話を詳しく聞くと、独立とはいっても"完全独立"ではないようでした。

社長が初期費用を出資して、毎月純利益の2割を献上するという、いわゆる【フランチャイズ】形式でした。

タクヤは仲の良い他店のメンバー3人と意気投合して思い切ったとの事です。

ちなみに初期費用は約200万ほど。格安です。

何故この費用で収まったかというと、以下の要因がありました。

・敷金礼金なしで賃貸契約
・居ぬき物件
・必要な内装は自分達で


以上です。コレだけでも200~300万くらい抑えきれます。
私の街ではソープランドの家賃相場が50~80万です。
立地、部屋数により増減します。

ちなみにタクヤが借りた店舗は6部屋の待合室2部屋のオーソドックスなスタイルです。
家賃は70万。
風俗街の入り口にあるので、客の目にとまりやすい絶好な位置にあります。

「楽しみだけど、怖さもあるなー」
「まずは売上トントンから目指すかなー」


タクヤはいつもの屈託のない笑顔で語ってました。

・・・イイなぁ。

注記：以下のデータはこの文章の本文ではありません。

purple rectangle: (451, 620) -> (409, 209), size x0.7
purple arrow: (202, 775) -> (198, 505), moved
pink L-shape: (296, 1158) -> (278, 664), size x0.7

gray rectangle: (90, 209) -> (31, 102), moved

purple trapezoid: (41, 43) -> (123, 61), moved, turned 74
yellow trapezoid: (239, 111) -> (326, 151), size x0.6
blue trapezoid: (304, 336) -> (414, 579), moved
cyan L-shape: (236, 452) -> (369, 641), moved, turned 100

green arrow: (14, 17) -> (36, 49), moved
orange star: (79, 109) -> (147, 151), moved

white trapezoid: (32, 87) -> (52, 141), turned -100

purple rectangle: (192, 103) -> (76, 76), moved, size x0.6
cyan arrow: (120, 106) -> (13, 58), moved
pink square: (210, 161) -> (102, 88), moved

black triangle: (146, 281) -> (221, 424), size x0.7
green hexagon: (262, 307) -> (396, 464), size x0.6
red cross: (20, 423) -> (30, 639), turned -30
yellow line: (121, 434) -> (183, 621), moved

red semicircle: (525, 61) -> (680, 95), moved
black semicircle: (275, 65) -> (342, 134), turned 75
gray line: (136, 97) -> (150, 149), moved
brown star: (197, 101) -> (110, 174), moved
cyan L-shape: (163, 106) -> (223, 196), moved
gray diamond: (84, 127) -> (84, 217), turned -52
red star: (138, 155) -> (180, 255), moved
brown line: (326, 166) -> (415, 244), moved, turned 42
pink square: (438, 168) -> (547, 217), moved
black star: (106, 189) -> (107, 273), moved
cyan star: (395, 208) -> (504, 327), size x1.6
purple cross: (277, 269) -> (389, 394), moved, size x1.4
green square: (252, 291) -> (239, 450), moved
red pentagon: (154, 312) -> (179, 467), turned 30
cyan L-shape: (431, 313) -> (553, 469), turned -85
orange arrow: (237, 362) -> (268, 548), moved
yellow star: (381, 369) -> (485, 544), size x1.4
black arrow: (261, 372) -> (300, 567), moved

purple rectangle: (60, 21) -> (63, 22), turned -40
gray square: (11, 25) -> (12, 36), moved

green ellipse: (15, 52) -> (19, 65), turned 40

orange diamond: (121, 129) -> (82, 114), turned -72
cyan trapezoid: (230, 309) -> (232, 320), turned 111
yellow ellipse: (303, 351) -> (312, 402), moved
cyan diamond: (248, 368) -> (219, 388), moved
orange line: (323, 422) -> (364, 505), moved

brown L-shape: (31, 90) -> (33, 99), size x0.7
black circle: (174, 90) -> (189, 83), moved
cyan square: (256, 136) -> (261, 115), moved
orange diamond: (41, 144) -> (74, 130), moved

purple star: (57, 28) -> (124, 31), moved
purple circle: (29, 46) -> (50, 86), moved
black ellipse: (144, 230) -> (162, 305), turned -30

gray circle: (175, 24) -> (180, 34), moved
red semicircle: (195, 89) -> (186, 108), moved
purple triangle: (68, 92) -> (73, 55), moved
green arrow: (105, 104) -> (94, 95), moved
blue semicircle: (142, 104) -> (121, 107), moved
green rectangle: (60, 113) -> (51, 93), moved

俺も独立したい

その頃から私は少しずつ独立を意識し始めました。


タクヤは独自のパイプでスカウトマンを使い女の子を集め、
どんな客層でも受けるイケイケなスタイルで営業し、
なんと独立して1ヵ月で黒字を叩き出しました。


「俺もこの街長いけど、初月で黒字出すのは滅多にいないですよ」

アキラがそう教えてくれました。

「でも俺たちが客送ってるのもデカいからね」

・・・やっぱコイツ一言多いなぁ

アキラは何かと自分が凄いと言いたい人でした。
フランチャイズとはいえ、売上の少しは社長の懐に入るので、
お客さんが余ったら優先的にタクヤの店に送ってます。

・・・お互い協力しあい、それがいい結果を産む

私はとても素敵な環境で働けてるという充実感がありました。








しかし、ココは風俗街。欲望の街。
 

お互い協力するというお花畑の理想は

 

徐々に徐々にと崩れていくのでした。